◆ **Consignes**:
(a) Selon l'extrait sur les PME en difficulté, sur quelles entreprises portent le plus souvent les interventions directes des services du Ministère du redressement productif ?
(b) Poursuivez l'extrait sur les PME en difficulté à partir de sa dernière phrase.

◆ **Extrait à lire**:

^^^^^^^^^^^^^^^^

Comme dans le cas de start-up rencontrées, le Dirigeant se retrouve souvent seul.
Et si ce point est également valable pour un certain nombre de TPE/PME, ici la spécificité est que la solitude confine à l’isolement…et la plupart du temps à la lassitude : « récemment, je me suis demandé si j’allais continuer ».
Le besoin, comme dans le cas des start-up, est d’avoir accès à des solutions de financement et d’accompagnements adaptées et de haut niveau de valeur ajoutée.
Des outils institutionnels tels que les audits CODEFI, avec les Commissions de Chef de Service Financier, au sein des DDFIP, ont fait leur preuve…même si l’on observe un recours aux CODEFI très hétérogène suivant les régions et un flux moindre depuis 2 ans.
En parallèle, les interventions réalisées en direct par les services du Ministère du redressement productif portent le plus souvent sur des entreprises de surface supérieure aux PME.
Or, pour une Région, le sauvetage d’une PME en difficulté avec des enjeux d’emplois forts est tout aussi structurant à l’échelle d’un territoire que le développement de start-ups.
Par ailleurs, il est communément admis que plus l’accompagnement est réalisé en amont de graves difficultés (dettes trop importantes pour être apurées sans une procédure judicaire), plus les chances de rebond de l’entreprise sont importantes.

^^^^^^^^^^^^^^^^

◆ **Données enregistrées**:
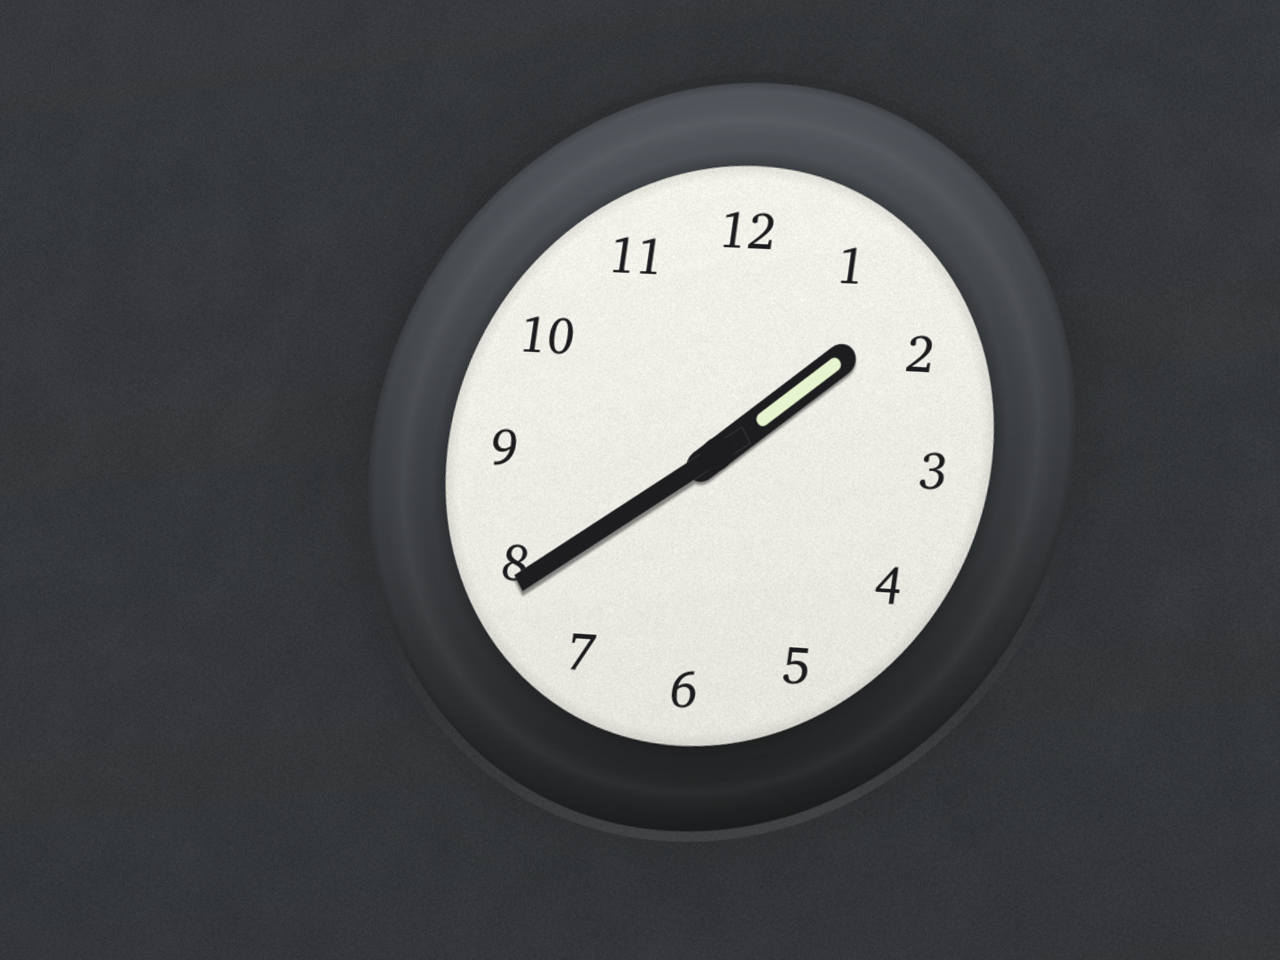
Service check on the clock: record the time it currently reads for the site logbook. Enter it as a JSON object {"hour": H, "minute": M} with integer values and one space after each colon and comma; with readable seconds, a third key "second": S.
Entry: {"hour": 1, "minute": 39}
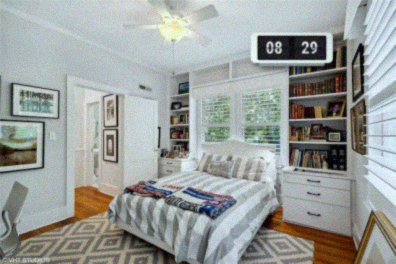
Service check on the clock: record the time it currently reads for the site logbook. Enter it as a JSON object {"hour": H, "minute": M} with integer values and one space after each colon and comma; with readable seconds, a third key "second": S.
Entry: {"hour": 8, "minute": 29}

^^^^^^^^^^^^^^^^

◆ **Résultats finaux**:
(a) Sur des entreprises de surface supérieure aux PME.

(b)
Un retour d’expérience d’audits CODEFI menés dans différentes régions françaises ne pourrait-il pas éclairer des pistes possibles d’accompagnement ? Quid également d’un référencement de professionnels du retournement d’entreprises ?
  • Et quid des ETI ?
Elles sont bien entendu stratégiques pour les régions ! Elles pèsent des centaines voire des milliers d’emplois et développent la plupart du temps de nouvelles activités (R&D). Elles sont des locomotives pour les wagons de TPE/PME. Elles sont des exemples à suivre.
Ont-elles des besoins ? Quels sont-ils ?
Et bien à notre grand étonnement, elles sont sorties du radar régional. Serions taxé d’exagération que nous prendrions volontiers ce risque s’il pouvait faire bouger les lignes.
Elles sont sorties du radar si l’on veut bien faire la différence entre la raison d’être d’un projecteur et celle d’un radar.
Certes, leur terrain de jeu est international.
Certes, leur siège social a parfois déménagé.
Pour autant, à l’échelle d’un territoire, elles sont stratégiques comme dit.
En outre, leur berceau régional/local garde une place spéciale dans le développement de ce qui est devenu un groupe.
Alors ? Est-il possible d’imaginer des solutions concrètes pour répondre à certains propos entendus lors de notre étude tels que : « parfois nous ne savons pas si nous sommes les bienvenus dans notre région » ?
  • Ouverture vers des réflexions pour les pouvoirs publics :

Cette étude met en exergue des points qui apparaissent comme autant de facteurs clés de réussite d’une offre d’accompagnement d’entreprises à l’échelle d’une région. Nous en avons retenu 4 :

1 – Cette offre doit s’inscrire dans une volonté politique forte.
L’exemple de la Région Rhône-Alpes peut éclairer des débats possibles : la volonté politique de cette Région est d’accompagner 1000 entreprises dans le temps d’une mandature et le budget alloué pour les prestations d’accompagnement est de 25 ME.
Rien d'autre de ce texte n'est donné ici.